In the early 1960s, the Sukhoi OKB developed a new design based upon the latest design standards available. This new design housed a high-power intercept radar, requiring the relocation of the intakes to the sides of the fuselage. The aircraft was powered by a pair of R-11 afterburning turbojets, the same engine that powers the MiG-21, but now with the ability to lose an engine and still safely return home (it gets really quiet in those single-engine types after an engine failure). The aircraft featured similar delta wing and horizontal stabilator planforms as the MiG-21. Unlike the MiG-21 however, the Su-15 would serve almost exclusively with the Soviet Air Defense Command, PVO.
Trumpeter first released the Su-15 in 1/48 scale several years ago, and have now downsized the kit into 1/72. The similar design of the tooling ensures that we'll see the same variants in the future as well.
The kit is molded in light gray styrene and presented on five parts trees, plus a small clear tree. According to the specs, this kit has 100 parts that will go together to render this first operational variant, the Flagon A.
The cockpit tub is simple, but detailed enough that some good painting will bring out the molded in details. The nosegear well is also nicely done.
Trumpeter designed a pair of boxes that insert into the insides of the fuselage halves to provide depth and box off the intakes. Since the fuselage is otherwise empty, some aftermarket company could render detailed seamless intake trunks and engine faces.
The landing gear is all nicely done with the tough landing gear that reveals its family heritage with the Su-7/9/11.
The kit also provides some nice external stores options including:
- One radar guided R-8 (AA-3 Anab)
- One IR homing R-8 (AA-3 Anab)
- Two R-60 (Aphid)
- Two external tanks
- Two gun pods
Here is where I believe the instructions go awry.
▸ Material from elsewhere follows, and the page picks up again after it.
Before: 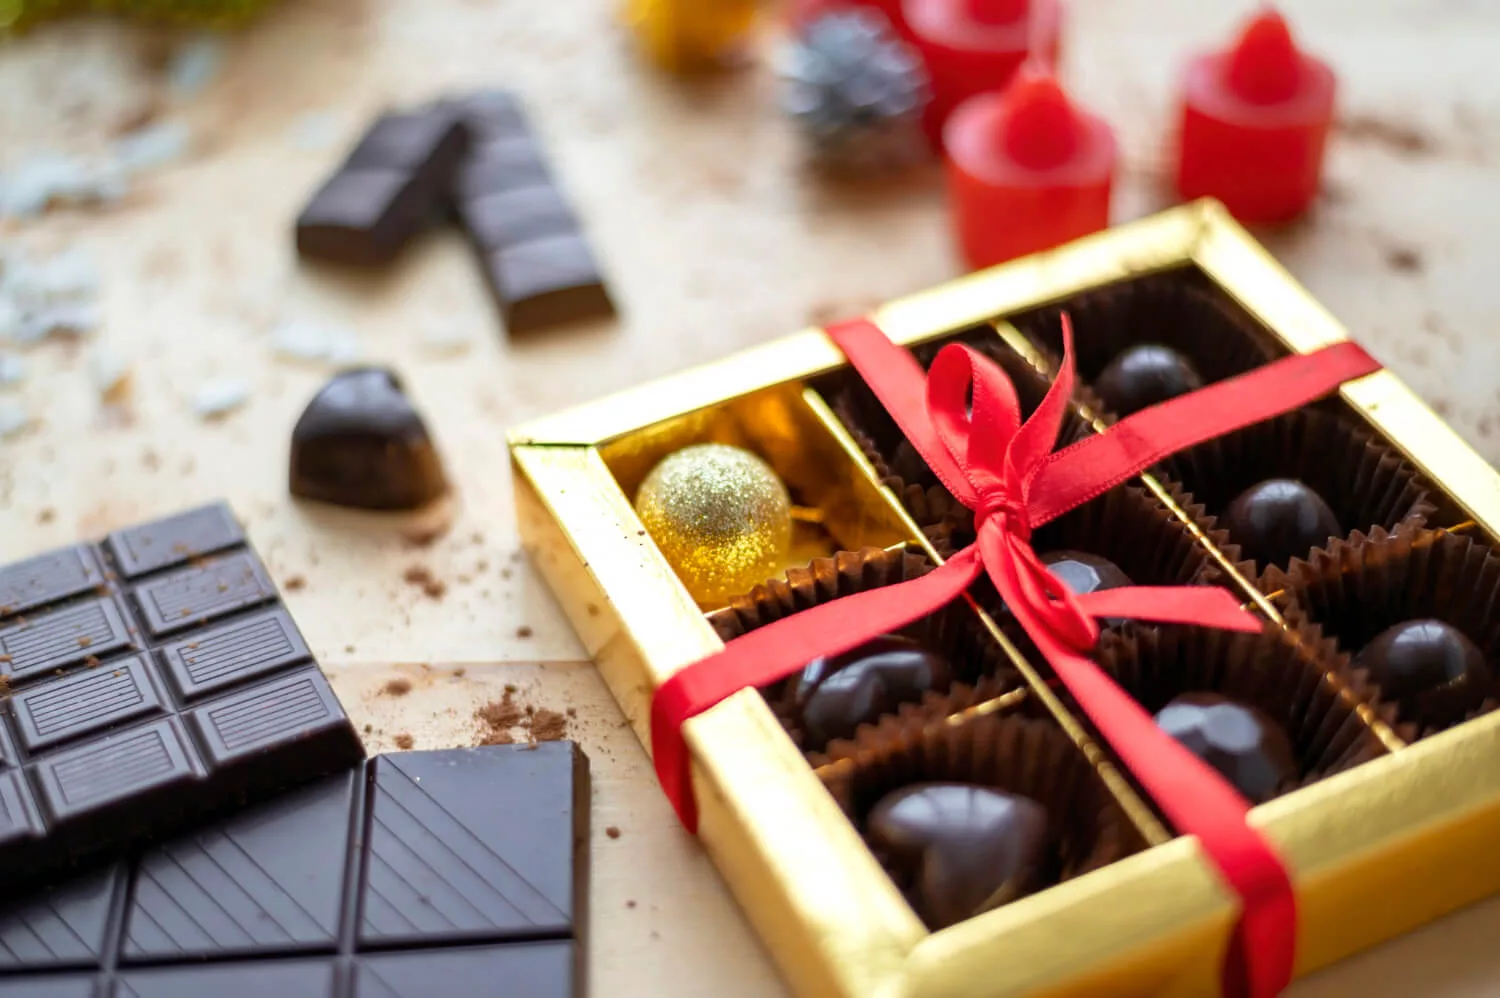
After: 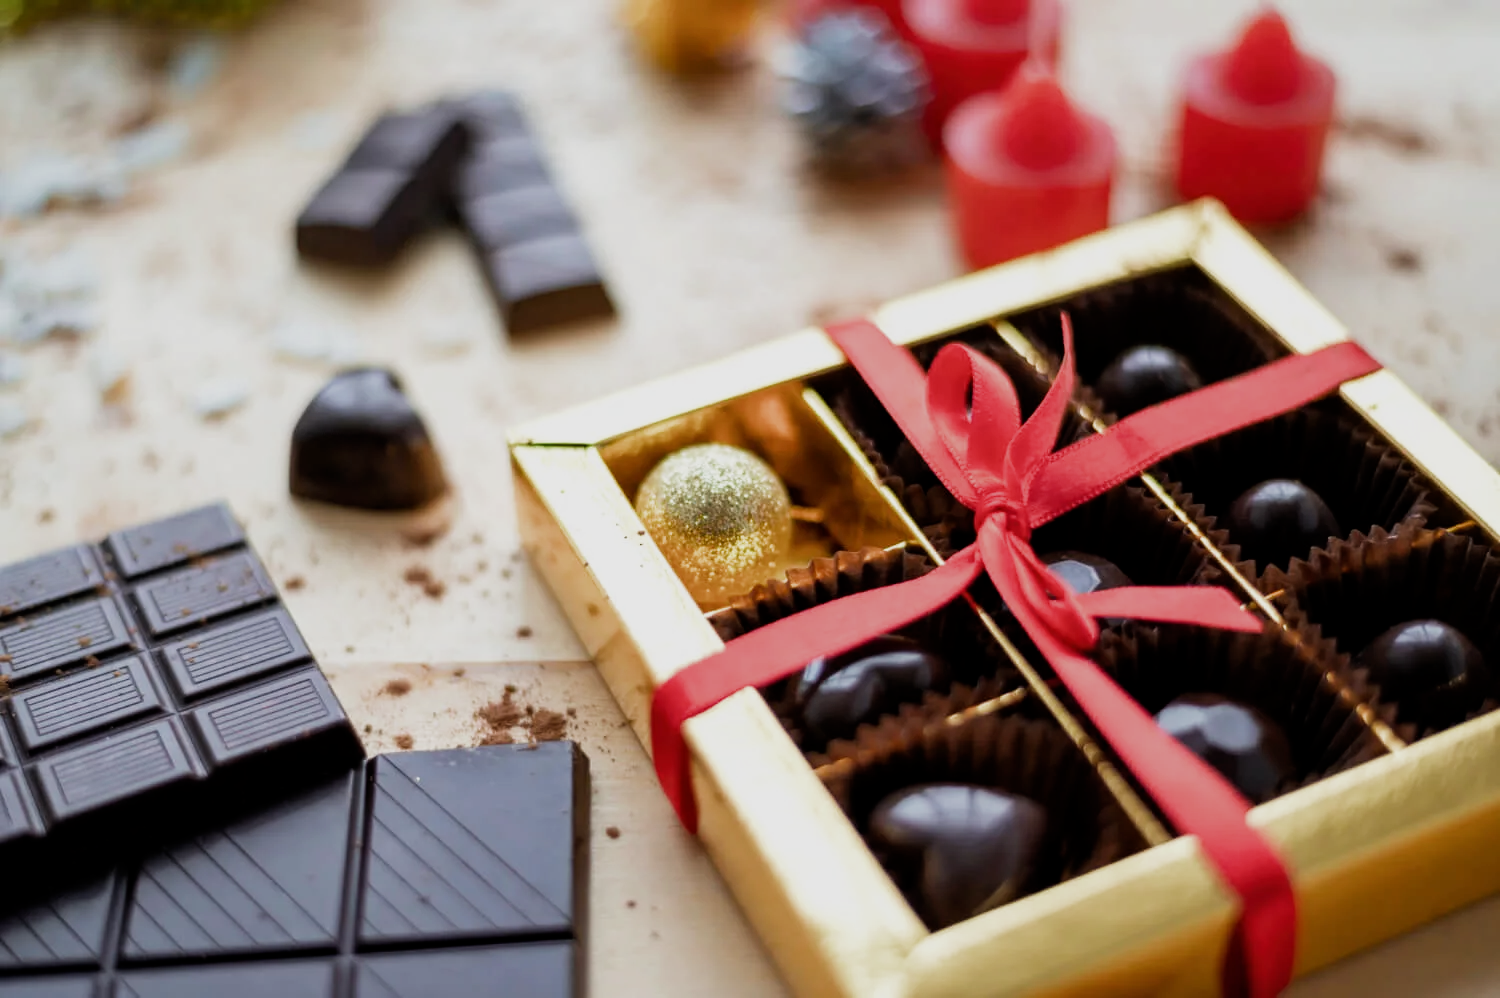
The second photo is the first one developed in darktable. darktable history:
filmic rgb: middle gray luminance 21.97%, black relative exposure -14.03 EV, white relative exposure 2.95 EV, threshold 3.06 EV, target black luminance 0%, hardness 8.85, latitude 60.36%, contrast 1.209, highlights saturation mix 4.33%, shadows ↔ highlights balance 40.85%, add noise in highlights 0, preserve chrominance max RGB, color science v3 (2019), use custom middle-gray values true, contrast in highlights soft, enable highlight reconstruction true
They show the aircraft with AA-3s on the outboads (good), external fuel on the fuselage stations (also good), and R-60s on inboard stations (I don't think so). The early Flagons didn't have the inboard stations fitted, these would come with Flagon D. The R-60 Aphid wasn't in service for another few decades, so this would be more appropriate on Flagon F.
What the instructions don't mention are the gun pods. The Flagon, like the mid-production MiG-21, F-4 Phantom II, and others of that generation, the Su-15 didn't have an internal gun. When everyone in the world realized that the age of the aircraft gun had not passed, the fuel tanks on the fuselage stations could be swapped for gun pods on later model Flagons, but this version wasn't set up for gun pods.
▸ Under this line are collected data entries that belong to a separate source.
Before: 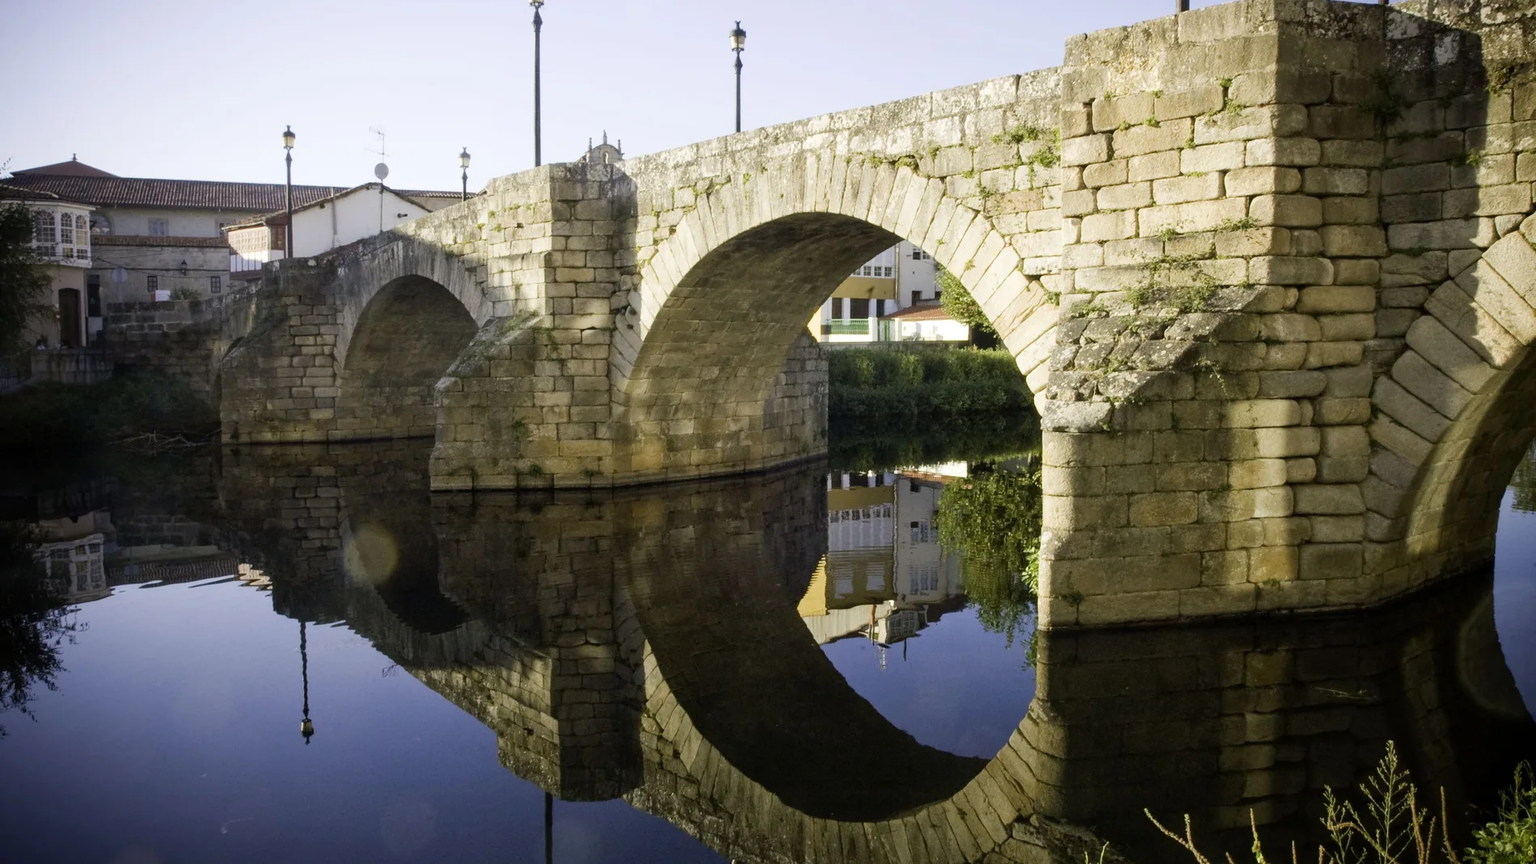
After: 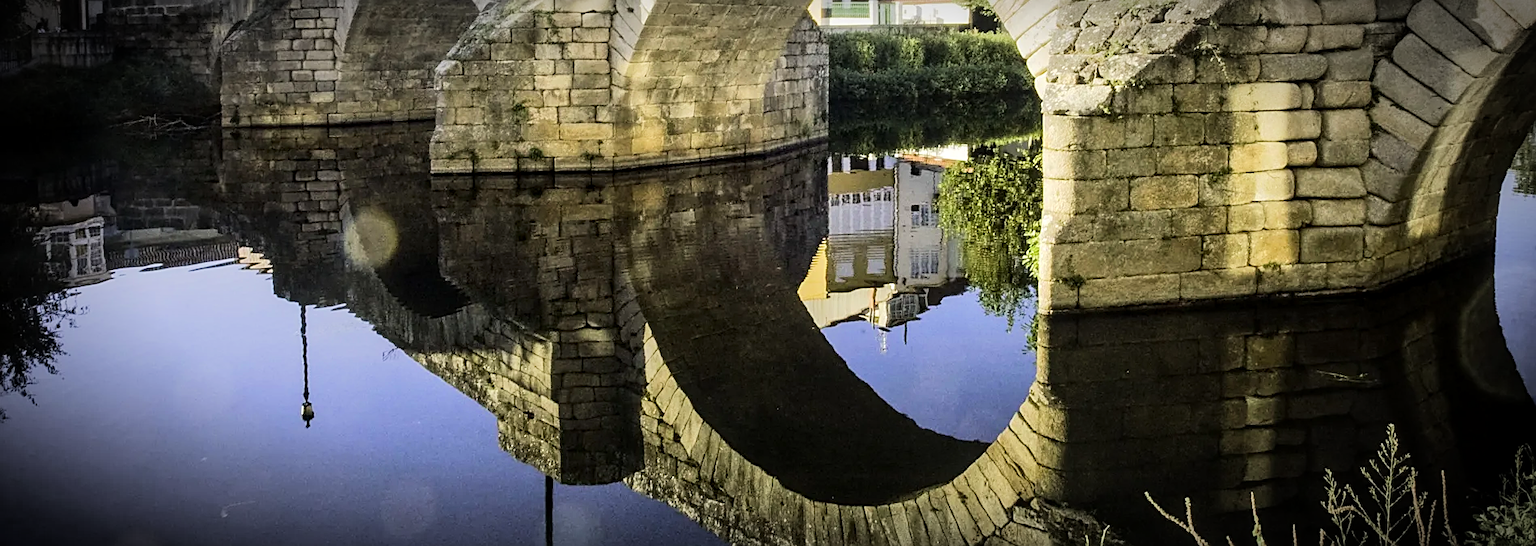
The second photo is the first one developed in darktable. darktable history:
sharpen: on, module defaults
vignetting: brightness -0.799, automatic ratio true, unbound false
crop and rotate: top 36.679%
tone equalizer: -7 EV 0.149 EV, -6 EV 0.635 EV, -5 EV 1.12 EV, -4 EV 1.35 EV, -3 EV 1.18 EV, -2 EV 0.6 EV, -1 EV 0.166 EV, edges refinement/feathering 500, mask exposure compensation -1.57 EV, preserve details no
local contrast: on, module defaults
The kit provides markings for three examples:
- Su-15, Red Falcons (red/white paint scheme)
- Su-15, Bort 01
- Su-15, Bort 42
The later two examples make use of the extensive array of maintenance stencils provided on this decal sheet.
I'm glad to see a good Flagon kit available in this scale and will look forward to seeing the release of the later variants of this PVO workhorse.
My sincere thanks to Stevens International for this review sample!